Alla fine ha prevalso il buon senso; la figlia delle due mamme veneziane, a cui era stato negato il documento d’identità, ne avrà uno come tutti i suoi coetanei, nonostante la direttiva ministeriale
voluta da Matteo Salvini che impone la specifica delle voci “padre” e “madre”.
Solo pochi giorni fa era emerso alle cronache questo controverso caso: alla bambina di una famiglia arcobaleno non veniva rilasciato il documento da parte del Municipio di Favaro Veneto, poiché sul nuovo documento una delle due mamme avrebbe dovuto firmare accanto alla voce “padre”.
Sebbene gli impiegati dell’Anagrafe si siano dimostrati collaborativi, inizialmente il documento perché non poteva essere rilasciato perché non era chiaro come comportarsi senza commettere errori.
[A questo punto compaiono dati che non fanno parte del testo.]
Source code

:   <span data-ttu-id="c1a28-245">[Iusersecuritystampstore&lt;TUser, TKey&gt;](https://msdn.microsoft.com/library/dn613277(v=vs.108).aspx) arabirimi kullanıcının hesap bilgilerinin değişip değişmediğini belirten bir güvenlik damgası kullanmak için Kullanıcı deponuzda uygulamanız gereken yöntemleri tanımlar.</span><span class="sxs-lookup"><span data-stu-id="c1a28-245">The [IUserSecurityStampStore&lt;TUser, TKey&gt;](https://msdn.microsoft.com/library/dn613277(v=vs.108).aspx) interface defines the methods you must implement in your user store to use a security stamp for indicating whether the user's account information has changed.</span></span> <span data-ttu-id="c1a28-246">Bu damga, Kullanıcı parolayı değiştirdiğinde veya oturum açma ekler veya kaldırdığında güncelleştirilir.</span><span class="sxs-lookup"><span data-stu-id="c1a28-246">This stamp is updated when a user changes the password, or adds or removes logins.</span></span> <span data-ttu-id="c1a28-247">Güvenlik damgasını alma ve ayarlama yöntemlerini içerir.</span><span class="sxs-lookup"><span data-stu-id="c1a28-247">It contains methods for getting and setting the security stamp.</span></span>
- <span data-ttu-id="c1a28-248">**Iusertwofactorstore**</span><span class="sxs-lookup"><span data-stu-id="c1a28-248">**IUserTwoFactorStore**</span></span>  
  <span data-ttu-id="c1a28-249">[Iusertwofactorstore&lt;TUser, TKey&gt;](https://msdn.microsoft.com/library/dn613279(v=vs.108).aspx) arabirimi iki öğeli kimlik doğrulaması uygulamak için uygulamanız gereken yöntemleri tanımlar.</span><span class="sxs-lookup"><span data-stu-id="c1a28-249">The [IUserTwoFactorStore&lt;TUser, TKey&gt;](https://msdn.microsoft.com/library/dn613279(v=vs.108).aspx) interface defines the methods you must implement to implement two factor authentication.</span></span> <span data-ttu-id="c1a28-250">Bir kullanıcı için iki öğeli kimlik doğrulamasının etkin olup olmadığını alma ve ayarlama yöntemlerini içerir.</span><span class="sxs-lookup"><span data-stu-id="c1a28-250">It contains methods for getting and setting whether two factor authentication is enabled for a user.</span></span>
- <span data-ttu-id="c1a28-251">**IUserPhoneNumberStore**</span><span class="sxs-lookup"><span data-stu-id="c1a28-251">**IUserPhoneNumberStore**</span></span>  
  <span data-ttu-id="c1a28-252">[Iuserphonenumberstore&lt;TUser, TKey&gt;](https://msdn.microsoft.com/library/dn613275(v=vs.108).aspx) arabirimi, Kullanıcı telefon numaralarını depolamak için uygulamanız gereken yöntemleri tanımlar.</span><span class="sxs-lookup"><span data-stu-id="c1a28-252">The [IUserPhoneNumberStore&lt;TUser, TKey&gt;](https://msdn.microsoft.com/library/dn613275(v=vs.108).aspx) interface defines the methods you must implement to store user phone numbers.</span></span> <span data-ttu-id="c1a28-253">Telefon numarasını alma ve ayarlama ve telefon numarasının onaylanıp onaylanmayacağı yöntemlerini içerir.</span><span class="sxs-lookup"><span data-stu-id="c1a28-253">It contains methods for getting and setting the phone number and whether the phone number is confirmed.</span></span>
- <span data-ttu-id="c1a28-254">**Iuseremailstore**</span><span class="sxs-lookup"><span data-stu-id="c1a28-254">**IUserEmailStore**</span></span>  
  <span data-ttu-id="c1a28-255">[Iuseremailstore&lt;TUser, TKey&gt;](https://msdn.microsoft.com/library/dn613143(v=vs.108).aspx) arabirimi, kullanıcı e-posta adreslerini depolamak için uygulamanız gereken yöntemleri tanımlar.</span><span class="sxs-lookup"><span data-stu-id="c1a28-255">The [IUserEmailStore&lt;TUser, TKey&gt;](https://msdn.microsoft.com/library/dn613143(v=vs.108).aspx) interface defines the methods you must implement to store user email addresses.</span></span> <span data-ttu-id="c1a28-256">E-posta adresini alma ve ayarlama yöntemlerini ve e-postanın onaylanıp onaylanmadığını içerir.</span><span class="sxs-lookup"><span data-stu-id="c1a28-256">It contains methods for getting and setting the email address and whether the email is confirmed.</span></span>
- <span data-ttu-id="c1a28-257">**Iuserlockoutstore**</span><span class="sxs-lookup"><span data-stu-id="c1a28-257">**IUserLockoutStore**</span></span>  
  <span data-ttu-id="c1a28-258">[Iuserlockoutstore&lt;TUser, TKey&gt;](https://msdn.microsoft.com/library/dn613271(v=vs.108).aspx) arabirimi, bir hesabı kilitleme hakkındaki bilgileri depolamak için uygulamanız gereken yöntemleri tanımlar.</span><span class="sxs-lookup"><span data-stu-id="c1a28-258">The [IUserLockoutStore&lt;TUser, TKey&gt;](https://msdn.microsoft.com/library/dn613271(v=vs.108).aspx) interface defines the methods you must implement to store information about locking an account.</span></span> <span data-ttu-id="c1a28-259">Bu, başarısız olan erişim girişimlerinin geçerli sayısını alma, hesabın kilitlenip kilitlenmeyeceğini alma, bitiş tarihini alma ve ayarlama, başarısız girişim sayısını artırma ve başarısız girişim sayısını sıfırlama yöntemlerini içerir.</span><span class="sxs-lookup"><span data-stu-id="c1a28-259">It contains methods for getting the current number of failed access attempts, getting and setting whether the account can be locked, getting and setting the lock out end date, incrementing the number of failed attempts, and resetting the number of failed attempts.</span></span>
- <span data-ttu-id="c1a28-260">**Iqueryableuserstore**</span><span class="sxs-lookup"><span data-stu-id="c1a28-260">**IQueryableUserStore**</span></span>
Alla fine è stata trovata una soluzione, alla piccola è stato rilasciato un documento cartaceo – dove ancora compare la voce “genitore o chi ne fa le veci” – anziché la nuova carta digitale. Questo è consentito dalla legge per “gravi motivi”, quindi anche in questo poiché non è previsto il caso di due genitori dello stesso sesso.
Una sconfitta per la battaglia ideologica del vicepremier leghista, che si somma ad altri casi, come ad esempio l’atto di nascita con due mamme di un bambino di Bari, bloccato dal Viminale ma poi concesso dal Tribunale. È notizia di oggi quella di un bambino di Rovereto, figlio di una coppia lesbica, che è riuscito a ottenere il documento d’identità dopo 7 mesi di attesa.
La direttiva di Salvini, propaganda per i suoi elettori e sfregio burocratico per le persone LGBT+, si dimostra ancora una volta inutile. Per il capitano sarebbe giunta l’ora di rinunciare a questa battaglia persa in partenza, ovvero quella contro una realtà del nostro Paese: le famiglie arcobaleno.